La storia della medicalizzazione dell’intersessualità/DSD è carica di preoccupazioni di natura etica, di dinamiche sociali, nonché di innovazioni tecnologiche. La maggior parte delle sindromi incluse nella categoria Intersex/DSD sono state ‘scoperte’ negli anni ’40-’50, o semplicemente ri-concepite in un modo diverso basandosi sulle nuove tecniche legate alla genetica e all’endocrinologia.
Già nell‘800, però, nel mondo occidentale esplode l’ossessione di definire tutti i corpi “scientificamente” solo in maschile o femminile, eliminando la possibilità (anche giuridica) di essere tra i sessi biologici o sociali, e le persone con variazioni legate al sesso biologico venivano classificate come pseudo-ermafrodite, e delle volte forzate ad assumere nuovi ruoli di genere sociale (spesso per renderle eterosessuali).
Il contemporaneo “modello interventista”, spesso volto a curare problemi sociali, invece che le funzioni fisiologiche, si concretizza nei anni ’50 negli Stati Uniti con l’equipe di John Money. Nello studiare il corpo e il genere, Money sembrava dare la precedenza ai fattori sociali, liberando così il genere da ingombranti meccanismi biologici: questo pensiero ha riscosso molto successo negli anni ‘70.
Per contro, Money considerava la forma dei genitali il fattore sociale più importante nella formazione dell’identità, e così propose interventi chirurgici per modificare i genitali dei bambini, interventi che sono poi diventati la parte principale del protocollo di cura.

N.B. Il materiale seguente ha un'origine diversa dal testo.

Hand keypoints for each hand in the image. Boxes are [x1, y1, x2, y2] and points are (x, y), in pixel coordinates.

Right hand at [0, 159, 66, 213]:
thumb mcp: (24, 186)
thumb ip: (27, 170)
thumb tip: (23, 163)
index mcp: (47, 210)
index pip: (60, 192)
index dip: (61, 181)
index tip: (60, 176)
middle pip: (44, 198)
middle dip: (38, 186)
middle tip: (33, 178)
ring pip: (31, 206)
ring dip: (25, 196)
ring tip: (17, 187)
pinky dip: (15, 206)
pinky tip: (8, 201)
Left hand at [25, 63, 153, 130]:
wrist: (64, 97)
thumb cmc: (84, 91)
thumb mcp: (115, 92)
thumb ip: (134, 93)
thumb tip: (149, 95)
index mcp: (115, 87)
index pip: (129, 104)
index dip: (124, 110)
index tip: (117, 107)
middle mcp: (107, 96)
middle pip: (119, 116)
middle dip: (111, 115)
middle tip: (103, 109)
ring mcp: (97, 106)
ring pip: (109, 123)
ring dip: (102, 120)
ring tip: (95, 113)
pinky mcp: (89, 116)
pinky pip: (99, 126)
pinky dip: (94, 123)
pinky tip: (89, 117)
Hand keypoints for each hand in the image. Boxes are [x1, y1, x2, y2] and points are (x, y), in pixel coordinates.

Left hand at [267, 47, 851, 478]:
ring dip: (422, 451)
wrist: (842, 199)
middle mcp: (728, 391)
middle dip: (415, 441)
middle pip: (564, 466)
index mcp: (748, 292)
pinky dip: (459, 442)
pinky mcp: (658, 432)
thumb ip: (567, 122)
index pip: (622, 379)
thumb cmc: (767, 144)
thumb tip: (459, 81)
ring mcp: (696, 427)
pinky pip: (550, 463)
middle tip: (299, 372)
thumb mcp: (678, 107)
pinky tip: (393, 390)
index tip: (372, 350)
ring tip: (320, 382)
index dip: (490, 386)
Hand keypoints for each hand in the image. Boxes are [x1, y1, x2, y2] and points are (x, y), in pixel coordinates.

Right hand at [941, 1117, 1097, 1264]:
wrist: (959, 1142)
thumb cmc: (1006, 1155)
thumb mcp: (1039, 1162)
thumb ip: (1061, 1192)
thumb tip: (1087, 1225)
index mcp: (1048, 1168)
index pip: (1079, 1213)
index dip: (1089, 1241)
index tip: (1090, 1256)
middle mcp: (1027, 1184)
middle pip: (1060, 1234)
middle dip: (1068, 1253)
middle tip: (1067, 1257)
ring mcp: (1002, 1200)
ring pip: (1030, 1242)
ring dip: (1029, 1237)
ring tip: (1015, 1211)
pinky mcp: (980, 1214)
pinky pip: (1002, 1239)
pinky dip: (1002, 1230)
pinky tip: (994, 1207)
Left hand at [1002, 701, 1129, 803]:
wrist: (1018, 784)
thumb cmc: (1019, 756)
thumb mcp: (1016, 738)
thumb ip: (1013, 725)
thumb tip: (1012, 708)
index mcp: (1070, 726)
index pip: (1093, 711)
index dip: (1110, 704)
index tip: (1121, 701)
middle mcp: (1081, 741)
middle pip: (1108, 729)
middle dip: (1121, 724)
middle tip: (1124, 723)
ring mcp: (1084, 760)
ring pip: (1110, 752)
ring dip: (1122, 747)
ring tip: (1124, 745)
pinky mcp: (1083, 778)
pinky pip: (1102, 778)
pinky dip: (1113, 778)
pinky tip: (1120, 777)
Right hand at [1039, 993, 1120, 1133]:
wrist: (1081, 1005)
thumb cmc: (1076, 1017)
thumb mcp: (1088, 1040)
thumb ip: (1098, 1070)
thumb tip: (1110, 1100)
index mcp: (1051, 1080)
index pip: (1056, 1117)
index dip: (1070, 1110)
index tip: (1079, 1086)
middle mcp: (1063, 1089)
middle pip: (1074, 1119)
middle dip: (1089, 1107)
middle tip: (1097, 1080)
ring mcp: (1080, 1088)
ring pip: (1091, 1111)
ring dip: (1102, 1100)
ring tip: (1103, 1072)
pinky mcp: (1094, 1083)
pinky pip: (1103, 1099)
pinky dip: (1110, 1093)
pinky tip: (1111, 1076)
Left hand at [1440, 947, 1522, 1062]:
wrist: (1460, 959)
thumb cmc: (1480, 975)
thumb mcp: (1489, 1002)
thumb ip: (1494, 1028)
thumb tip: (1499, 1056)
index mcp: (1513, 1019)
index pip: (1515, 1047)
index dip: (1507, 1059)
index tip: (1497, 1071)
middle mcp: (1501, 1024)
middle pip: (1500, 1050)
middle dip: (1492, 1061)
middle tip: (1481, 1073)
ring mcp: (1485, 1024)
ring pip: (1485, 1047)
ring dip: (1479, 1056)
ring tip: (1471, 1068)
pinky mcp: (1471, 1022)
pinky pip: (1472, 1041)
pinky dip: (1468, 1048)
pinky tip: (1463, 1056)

Il “protocollo Baltimora” di Money prevedeva, e prevede, che la forma dei genitali dei bambini venisse modificata chirurgicamente, in modo da assumere le fattezze “canoniche” del genere a loro assegnato, prima dei tre anni, allo stesso tempo occultando e negando il tutto al paziente (a volte anche ai genitori) per far sì che il bimbo «non ricordasse nulla». Dopo essersi affermato, nel giro di poco tempo, come “gold standard “ (il modello standard/unico di riferimento) internazionale, il protocollo di Money non ricevette forti critiche, finché i primi gruppi di pazienti/attivisti non hanno dato voce ad una diversa opinione.
Diversi attivisti ritengono che la loro autostima sia stata più danneggiata dalla attenzione medica negativa e dalla necessità di cambiar loro il corpo, di quanto lo sarebbe stata dall’aver avuto la possibilità di avere semplicemente un corpo diverso. Altri soffrono la mancanza di autonomia, e/o la segretezza e la vergogna, lo stigma, che girava in famiglia.
Quindi per “modello interventista” intendiamo un modello di cura che si centra sulla modificazione del corpo, sia chirurgica che ormonale (generalmente estetica e danneggiando il più delle volte la funzione fisiologica), in cui alla persona direttamente interessata non è permesso di essere protagonista della scelta.
Col termine DSD sarebbe nato un nuovo modello di cura centrata sul/la paziente (Patient Centered Care), in cui oggetto di cura non è più il corpo diverso, ma un genitore a disagio con la diversità del figlio. Perciò idealmente il primo intervento sarebbe un colloquio con i genitori che li aiuti ad accettare la piccola diversità di loro figlio.